DE LA CONSCIENCE EN CHUTE DANS L’ETHNIE À LA CONSCIENCE NATIONALE, par Brice Nzamba

Il est un fait constant dans l’histoire politique de notre pays : c’est le recours à l’ethnie dans la conquête et la préservation du pouvoir politique. Ce fait est tellement récurrent dans notre histoire, que la lutte politique au Congo-Brazzaville en particulier et en Afrique en général, est devenue une lutte des ethnies par élite interposée.

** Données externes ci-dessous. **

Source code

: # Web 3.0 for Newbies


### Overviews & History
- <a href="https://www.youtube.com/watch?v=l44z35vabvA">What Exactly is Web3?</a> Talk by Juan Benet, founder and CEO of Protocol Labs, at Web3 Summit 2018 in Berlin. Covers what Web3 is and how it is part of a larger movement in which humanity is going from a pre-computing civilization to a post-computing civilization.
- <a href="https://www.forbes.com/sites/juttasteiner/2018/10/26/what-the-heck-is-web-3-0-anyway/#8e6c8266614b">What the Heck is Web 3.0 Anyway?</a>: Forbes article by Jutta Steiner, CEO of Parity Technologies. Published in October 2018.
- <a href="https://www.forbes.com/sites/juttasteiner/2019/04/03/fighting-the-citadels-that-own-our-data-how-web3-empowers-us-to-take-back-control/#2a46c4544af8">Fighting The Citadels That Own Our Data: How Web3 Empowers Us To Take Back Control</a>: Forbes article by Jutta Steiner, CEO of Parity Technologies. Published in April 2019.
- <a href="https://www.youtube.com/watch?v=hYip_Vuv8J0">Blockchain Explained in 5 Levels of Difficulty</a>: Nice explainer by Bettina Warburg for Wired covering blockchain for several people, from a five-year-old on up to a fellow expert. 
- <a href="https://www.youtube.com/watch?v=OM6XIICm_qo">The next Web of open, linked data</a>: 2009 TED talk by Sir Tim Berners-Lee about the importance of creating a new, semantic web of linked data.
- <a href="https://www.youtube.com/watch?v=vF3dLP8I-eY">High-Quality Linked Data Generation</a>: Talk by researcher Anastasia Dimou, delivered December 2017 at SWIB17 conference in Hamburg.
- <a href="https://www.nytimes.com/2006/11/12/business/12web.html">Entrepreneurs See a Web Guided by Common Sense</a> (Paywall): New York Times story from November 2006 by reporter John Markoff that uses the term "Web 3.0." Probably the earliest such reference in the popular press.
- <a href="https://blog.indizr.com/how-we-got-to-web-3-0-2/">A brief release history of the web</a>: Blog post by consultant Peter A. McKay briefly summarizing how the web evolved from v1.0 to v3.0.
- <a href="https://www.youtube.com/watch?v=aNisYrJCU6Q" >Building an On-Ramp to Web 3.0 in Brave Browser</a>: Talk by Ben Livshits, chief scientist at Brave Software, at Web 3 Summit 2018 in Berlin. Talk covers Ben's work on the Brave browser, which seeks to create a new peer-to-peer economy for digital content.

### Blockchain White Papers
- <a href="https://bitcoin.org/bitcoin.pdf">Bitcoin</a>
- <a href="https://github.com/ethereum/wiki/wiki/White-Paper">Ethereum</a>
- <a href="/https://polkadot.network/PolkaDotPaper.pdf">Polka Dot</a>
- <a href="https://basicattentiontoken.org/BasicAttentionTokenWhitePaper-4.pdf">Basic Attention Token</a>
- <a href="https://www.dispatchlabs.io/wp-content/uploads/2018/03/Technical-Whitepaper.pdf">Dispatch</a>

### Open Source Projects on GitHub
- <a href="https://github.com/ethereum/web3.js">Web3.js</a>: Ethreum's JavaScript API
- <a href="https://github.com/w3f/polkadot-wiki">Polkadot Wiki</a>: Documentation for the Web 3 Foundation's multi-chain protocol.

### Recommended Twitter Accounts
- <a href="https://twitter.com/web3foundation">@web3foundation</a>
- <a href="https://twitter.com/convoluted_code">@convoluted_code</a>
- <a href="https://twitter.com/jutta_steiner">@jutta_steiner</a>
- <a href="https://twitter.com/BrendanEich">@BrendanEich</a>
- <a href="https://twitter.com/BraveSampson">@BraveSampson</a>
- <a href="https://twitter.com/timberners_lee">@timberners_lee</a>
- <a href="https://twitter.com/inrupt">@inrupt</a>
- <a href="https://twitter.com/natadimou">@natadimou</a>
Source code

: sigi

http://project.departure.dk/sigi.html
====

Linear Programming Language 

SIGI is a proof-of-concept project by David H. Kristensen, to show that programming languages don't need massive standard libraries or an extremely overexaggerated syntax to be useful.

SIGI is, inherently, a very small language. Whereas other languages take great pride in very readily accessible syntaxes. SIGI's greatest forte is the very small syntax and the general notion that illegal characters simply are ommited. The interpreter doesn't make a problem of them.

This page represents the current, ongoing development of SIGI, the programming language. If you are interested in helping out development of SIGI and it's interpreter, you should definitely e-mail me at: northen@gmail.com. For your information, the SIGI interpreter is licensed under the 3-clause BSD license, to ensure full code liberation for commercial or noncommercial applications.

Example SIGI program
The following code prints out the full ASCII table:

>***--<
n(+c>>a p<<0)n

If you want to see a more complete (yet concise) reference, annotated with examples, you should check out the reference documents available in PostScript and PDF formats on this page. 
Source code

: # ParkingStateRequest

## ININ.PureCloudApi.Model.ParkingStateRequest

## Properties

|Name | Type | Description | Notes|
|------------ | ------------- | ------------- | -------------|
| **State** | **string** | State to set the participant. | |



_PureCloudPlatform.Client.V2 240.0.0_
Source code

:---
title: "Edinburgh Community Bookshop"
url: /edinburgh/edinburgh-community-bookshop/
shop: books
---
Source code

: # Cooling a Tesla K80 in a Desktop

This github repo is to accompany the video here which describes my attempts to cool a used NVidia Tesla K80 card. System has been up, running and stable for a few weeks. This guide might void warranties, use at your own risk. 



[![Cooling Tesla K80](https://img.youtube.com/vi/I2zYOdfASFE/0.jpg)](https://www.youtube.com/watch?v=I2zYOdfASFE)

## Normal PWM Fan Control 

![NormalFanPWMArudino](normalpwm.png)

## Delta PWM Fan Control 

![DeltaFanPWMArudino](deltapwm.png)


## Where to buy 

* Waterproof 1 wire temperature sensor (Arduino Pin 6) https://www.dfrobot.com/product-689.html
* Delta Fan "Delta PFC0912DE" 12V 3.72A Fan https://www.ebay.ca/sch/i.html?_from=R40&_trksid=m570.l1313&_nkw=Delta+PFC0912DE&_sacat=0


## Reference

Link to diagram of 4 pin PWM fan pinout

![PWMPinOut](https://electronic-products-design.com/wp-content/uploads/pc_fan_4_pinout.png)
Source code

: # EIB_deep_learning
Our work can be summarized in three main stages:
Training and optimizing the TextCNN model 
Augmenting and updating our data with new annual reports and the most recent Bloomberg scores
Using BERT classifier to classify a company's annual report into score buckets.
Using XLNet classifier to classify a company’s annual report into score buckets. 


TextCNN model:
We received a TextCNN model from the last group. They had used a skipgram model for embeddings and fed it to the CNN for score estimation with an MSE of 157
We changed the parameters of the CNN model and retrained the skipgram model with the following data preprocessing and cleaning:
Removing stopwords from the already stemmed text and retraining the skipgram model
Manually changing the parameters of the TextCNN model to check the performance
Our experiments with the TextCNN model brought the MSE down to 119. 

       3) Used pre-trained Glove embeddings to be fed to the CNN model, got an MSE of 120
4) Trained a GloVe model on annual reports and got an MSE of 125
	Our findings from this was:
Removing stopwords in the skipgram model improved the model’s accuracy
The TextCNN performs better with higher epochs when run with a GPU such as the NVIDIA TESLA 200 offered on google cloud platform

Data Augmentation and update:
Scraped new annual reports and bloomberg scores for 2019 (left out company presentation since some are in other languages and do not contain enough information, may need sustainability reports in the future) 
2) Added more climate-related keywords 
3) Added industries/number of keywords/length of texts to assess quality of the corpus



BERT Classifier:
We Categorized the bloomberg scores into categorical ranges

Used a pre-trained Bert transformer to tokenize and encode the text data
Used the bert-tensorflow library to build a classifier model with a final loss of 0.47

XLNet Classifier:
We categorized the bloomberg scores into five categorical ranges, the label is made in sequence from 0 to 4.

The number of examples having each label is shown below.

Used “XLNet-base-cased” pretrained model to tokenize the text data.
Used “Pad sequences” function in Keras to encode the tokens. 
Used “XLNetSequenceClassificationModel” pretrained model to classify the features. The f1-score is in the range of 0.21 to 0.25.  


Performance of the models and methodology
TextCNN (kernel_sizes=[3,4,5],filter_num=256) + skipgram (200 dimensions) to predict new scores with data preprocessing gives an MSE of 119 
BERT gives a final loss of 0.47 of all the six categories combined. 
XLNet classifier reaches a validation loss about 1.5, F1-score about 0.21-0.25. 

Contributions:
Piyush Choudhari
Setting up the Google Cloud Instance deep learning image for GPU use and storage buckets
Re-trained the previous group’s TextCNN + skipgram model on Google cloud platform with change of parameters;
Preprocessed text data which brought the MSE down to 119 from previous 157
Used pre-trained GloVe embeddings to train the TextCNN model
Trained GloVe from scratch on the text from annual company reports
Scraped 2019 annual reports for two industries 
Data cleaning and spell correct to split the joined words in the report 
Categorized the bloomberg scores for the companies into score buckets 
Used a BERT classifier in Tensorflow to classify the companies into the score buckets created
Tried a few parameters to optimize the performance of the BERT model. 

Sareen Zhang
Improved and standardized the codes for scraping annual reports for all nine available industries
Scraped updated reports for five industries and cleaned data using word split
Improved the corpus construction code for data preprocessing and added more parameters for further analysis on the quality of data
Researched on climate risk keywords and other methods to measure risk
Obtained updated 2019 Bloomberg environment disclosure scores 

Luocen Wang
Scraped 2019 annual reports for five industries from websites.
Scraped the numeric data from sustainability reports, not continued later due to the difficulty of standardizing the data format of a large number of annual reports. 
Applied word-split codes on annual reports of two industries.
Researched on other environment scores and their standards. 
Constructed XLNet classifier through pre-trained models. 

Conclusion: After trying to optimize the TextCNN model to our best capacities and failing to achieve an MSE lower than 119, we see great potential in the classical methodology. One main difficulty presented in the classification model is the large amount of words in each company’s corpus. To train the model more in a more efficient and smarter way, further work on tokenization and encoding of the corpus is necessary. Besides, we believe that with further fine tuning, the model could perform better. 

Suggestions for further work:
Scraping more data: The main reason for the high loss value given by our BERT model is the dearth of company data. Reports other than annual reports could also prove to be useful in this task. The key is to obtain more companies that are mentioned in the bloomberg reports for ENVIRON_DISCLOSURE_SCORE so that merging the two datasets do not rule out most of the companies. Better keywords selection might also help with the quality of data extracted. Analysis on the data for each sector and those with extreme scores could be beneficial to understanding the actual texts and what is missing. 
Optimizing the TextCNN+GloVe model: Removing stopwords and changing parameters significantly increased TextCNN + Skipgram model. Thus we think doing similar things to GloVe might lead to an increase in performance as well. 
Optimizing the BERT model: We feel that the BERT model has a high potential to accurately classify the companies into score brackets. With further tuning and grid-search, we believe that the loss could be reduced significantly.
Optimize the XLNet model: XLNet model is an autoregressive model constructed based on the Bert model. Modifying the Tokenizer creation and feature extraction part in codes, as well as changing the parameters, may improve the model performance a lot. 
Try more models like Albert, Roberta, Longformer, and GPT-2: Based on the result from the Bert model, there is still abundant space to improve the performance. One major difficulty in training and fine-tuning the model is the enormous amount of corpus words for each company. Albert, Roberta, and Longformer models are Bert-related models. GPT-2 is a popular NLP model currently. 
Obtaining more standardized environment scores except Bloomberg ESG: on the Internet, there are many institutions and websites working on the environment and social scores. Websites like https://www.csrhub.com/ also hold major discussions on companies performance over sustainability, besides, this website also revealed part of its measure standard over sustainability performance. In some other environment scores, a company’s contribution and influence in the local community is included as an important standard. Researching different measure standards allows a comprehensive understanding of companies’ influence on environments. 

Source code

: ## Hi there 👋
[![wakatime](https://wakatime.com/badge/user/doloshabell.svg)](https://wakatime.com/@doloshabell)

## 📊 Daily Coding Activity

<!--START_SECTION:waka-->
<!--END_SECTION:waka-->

Cette tendance politique de toujours envisager le Congo sous le prisme de son ethnie sans avoir une conscience nationale qui permet de veiller sur les intérêts vitaux du pays dont la concorde de toutes les composantes sociologiques du pays est un élément primordial, constitue ce que nous appelons la conscience en chute dans l’ethnie. La conscience en chute dans l’ethnie, ce sentiment grégaire d’appartenir à une ethnie pour laquelle on est prêt à tout est une vision minimaliste, une micro nation, incapable de s’élever jusqu’à la conscience nationale  exigeant un travail d’esprit plus élaboré. Le Congo d’aujourd’hui s’il veut tenir les promesses de son indépendance doit passer de la conscience en chute dans l’ethnie à une conscience nationale.

Nous dirons ici, que la réalité que nous voulons changés est la conscience en chute dans l’ethnie, celle que nous voulons atteindre comme résultat, la conscience élargie et sublimée en nation, en patriotisme. En clair, en partant de la réalité qui fait des individus occupant l’espace géographique actuel du Congo, des éléments disposants d’une conscience grégaire qui participent aux rituels et aux folklores d’un groupe ethnique donné, au détriment d’une identification aux institutions de l’Etat, pour aboutir à des individus dotés d’une conscience nationale et pour lesquels la référence au groupe ethnique ne serait plus que culturelle et non plus un instrument politique.

Il s’agit donc pour nous de générer une conscience nationale, une conscience plus élargie susceptible d’embrasser dans son élan tous les autres individus qui vivent sur le même espace géographique, et de veiller aux intérêts vitaux du pays. En effet, le premier défi auquel aurait dû faire face l’élite issue de l’indépendance, est sans doute celui de faire de la multiplicité des peuples présents sur l’espace géographique qu’on appelle le Congo, un seul peuple, c’est à dire un ensemble d’individus conscient du passé commun de colonisé et condamné à partager un avenir commun dans le cadre des institutions à même de garantir les valeurs dans lesquelles cet ensemble d’individus entendait réaliser sa société.

Ce premier défi est tellement important que cette élite issue de l’indépendance a inscrit comme première valeur de la devise de la République à créer : l’unité.

L’unité de tous ces peuples issus soit de l’ancien royaume Kongo, soit du royaume téké, ou des chefferies Ngala, est donc d’une nécessité vitale pour la viabilité d’un Etat dans les frontières dans lesquelles, ces peuples se retrouvent.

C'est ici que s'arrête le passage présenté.